The University Grants Commission (UGC) has asked all Universities and Colleges to observe August 14 as Partition Horrors Remembrance Day.



They have been asked to organise programmes and seminars to commemorate the sufferings and sacrifices of millions of Indians during the partition in 1947.


About the two-nation theory

  • This theory held that there were two nations – one belonging to the Hindus and one two the Muslims – living in the territory of India. Sir Syed Ahmad khan was the first exponent of the Two-Nation Theory in the modern era.
  • He believed that India was a continent and not a country, and that among the vast population of different races and different creeds, Hindus and Muslims were the two major components.
  • Events such as the Urdu-Hindi controversy (1867), the partition of Bengal (1905), and the Hindu revivalism set the Hindus and the Muslims further apart.
  • However, the annulment of the partition of Bengal in 1911 by the British Government brought the Congress and the Muslim League on one platform.
  • Starting with the constitutional cooperation in the Lucknow Pact (1916), they launched the Non-cooperation and Khilfat movements to press upon the British government the demand for constitutional reforms in India in the pos-World War I era.

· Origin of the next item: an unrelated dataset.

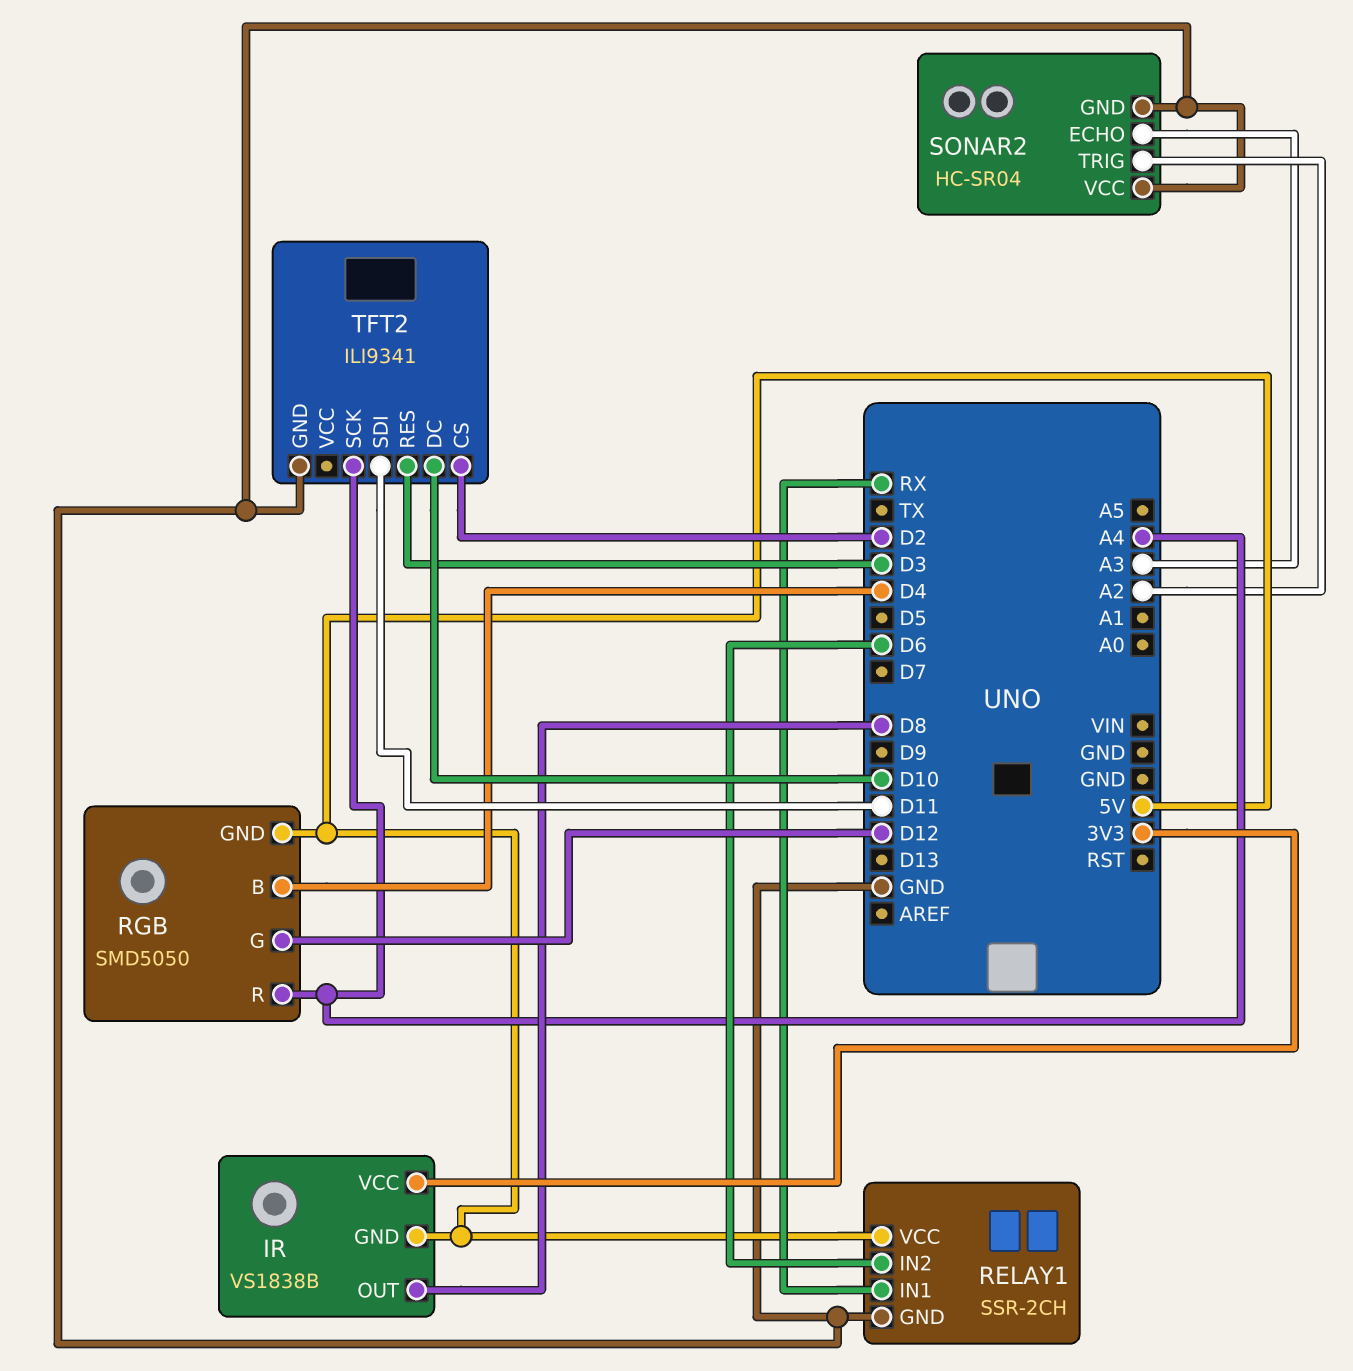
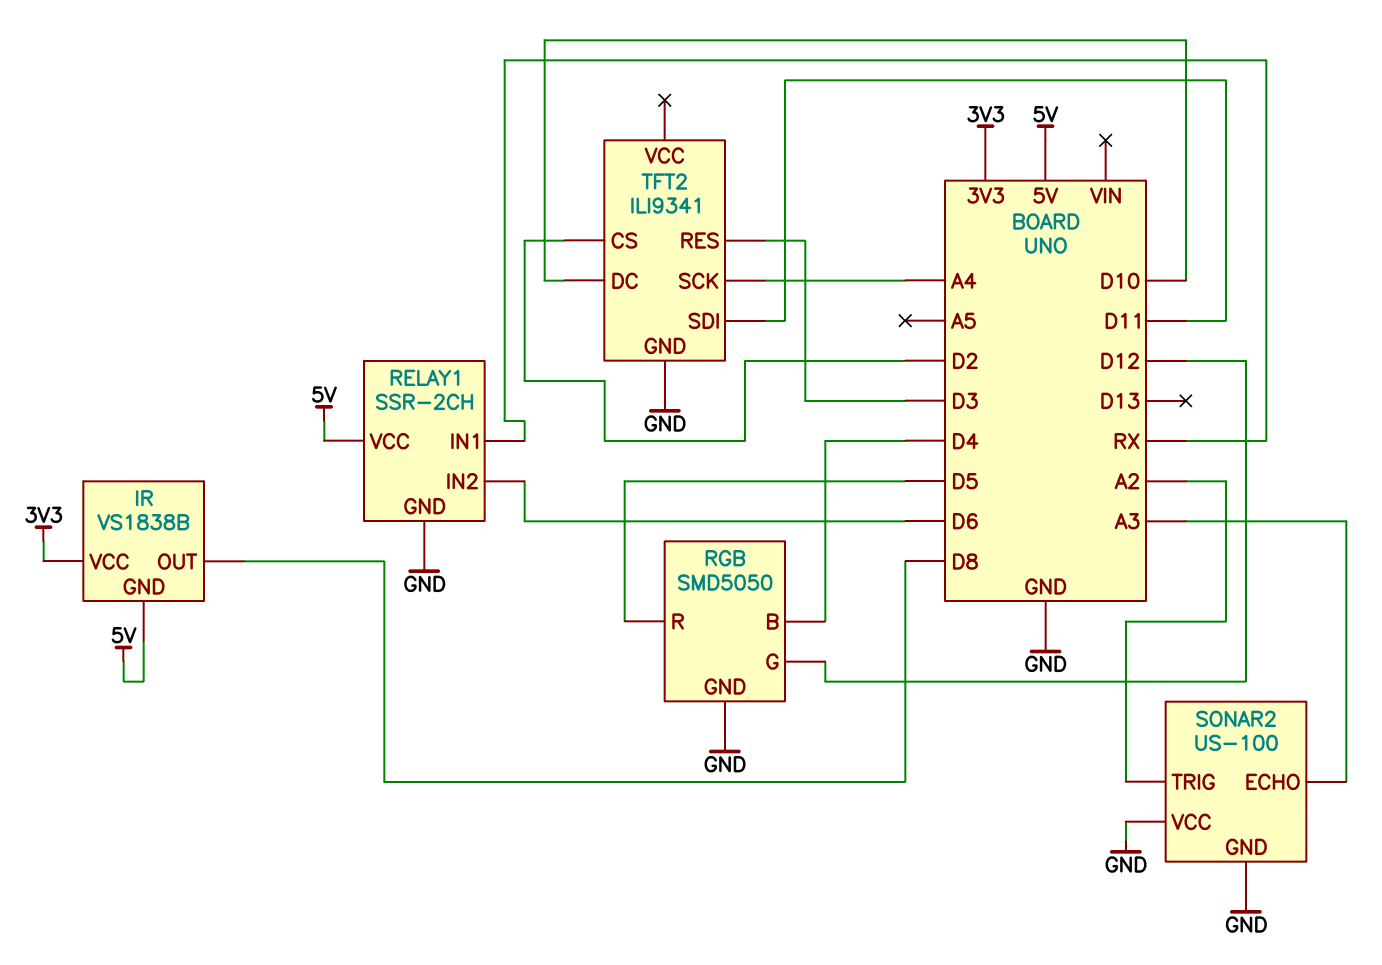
RGB pin GND: 5V -> GND
RGB pin R: A4 -> D5
SONAR2: HC-SR04 -> US-100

What led to the partition of India?

  • The British ‘Divide and Rule Policy’ to promote rivalry and discord among various groups.
  • The Bengal Partition of 1905 dividing the province into Hindu and Muslim majority areas.
  • The formation of Muslim League, initially to prevent Muslims from joining Congress.
  • Separate electorate for the Muslims through Lucknow Pact (1916).
  • Socio-religious movements such as Tabligh, Tanzim, Shuddhi, Sangathan all aimed at attacking the religious sentiments of both Hindus and Muslims.
  • 1937 elections – Unwillingness shown by Congress to accept the league as coalition partners drove away the League for good.
  • Declaration of Jinnah at the Lahore Session of the League in 1940 that Hindus and Muslims can never have a common nationality.
  • Pro-League attitude of the British in the August Offer 1940.
  • Failure of Cripps Mission and its acceptance of autonomy of Muslim majority province.
  • Failure of Shimla Conference indirectly sub-served the League’s demands.
  • The Cabinet Mission was the final nail in the coffin. This was followed by Jinnahs brutal Direct Action Day culminating with the Mountbatten Plan 1947.